▶ **What to do**
Reproduce the text of all the records below word for word, and leave the pictures out of your answer.
BEGIN Records supplied
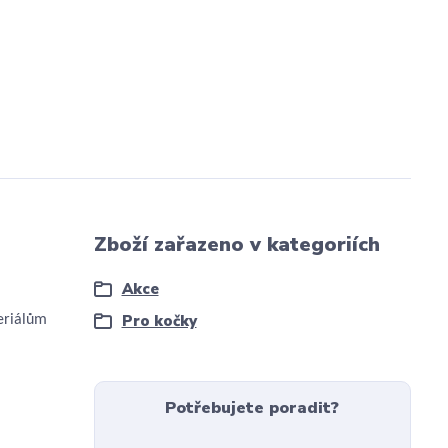
Zboží zařazeno v kategoriích
Akce
Pro kočky
eriálům
Potřebujete poradit?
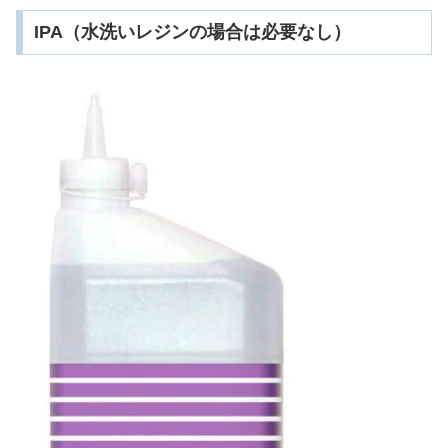
IPA（水洗いレジンの場合は必要なし）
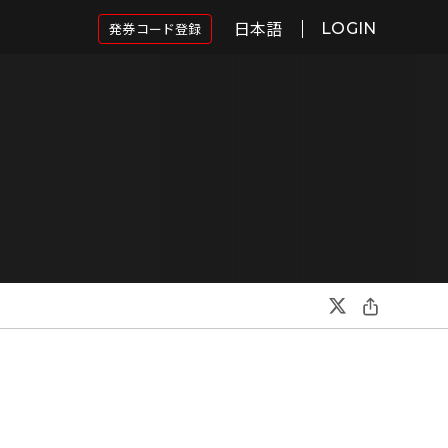
日本語
発券コード登録
LOGIN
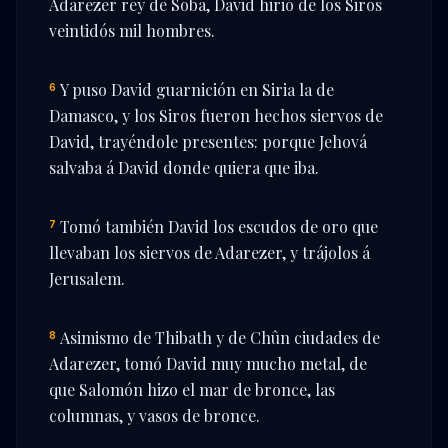
Adarezer rey de Soba, David hirió de los Siros
veintidós mil hombres.
Y puso David guarnición en Siria la de
6
Damasco, y los Siros fueron hechos siervos de
David, trayéndole presentes: porque Jehová
salvaba á David donde quiera que iba.
Tomó también David los escudos de oro que
7
llevaban los siervos de Adarezer, y trájolos á
Jerusalem.
Asimismo de Thibath y de Chûn ciudades de
8
Adarezer, tomó David muy mucho metal, de
que Salomón hizo el mar de bronce, las
columnas, y vasos de bronce.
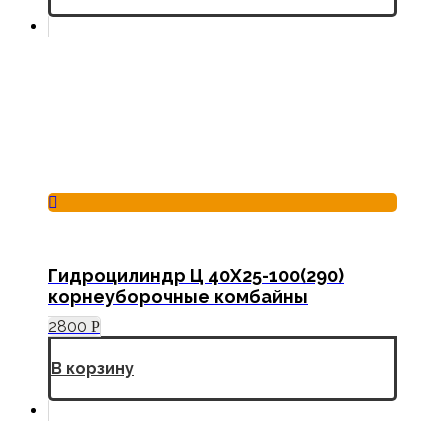
Гидроцилиндр Ц 40Х25-100(290)
корнеуборочные комбайны
2800
Р
В корзину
END Records supplied
▶ **Answer to the exercise**
Zboží zařazeno v kategoriích
Akce
Pro kočky
eriálům
Potřebujete poradit?
IPA（水洗いレジンの場合は必要なし）
日本語
発券コード登録
LOGIN
Adarezer rey de Soba, David hirió de los Siros
veintidós mil hombres.
Y puso David guarnición en Siria la de
6
Damasco, y los Siros fueron hechos siervos de
David, trayéndole presentes: porque Jehová
salvaba á David donde quiera que iba.
Tomó también David los escudos de oro que
7
llevaban los siervos de Adarezer, y trájolos á
Jerusalem.
Asimismo de Thibath y de Chûn ciudades de
8
Adarezer, tomó David muy mucho metal, de
que Salomón hizo el mar de bronce, las
columnas, y vasos de bronce.
Гидроцилиндр Ц 40Х25-100(290)
корнеуборочные комбайны
2800
Р
В корзину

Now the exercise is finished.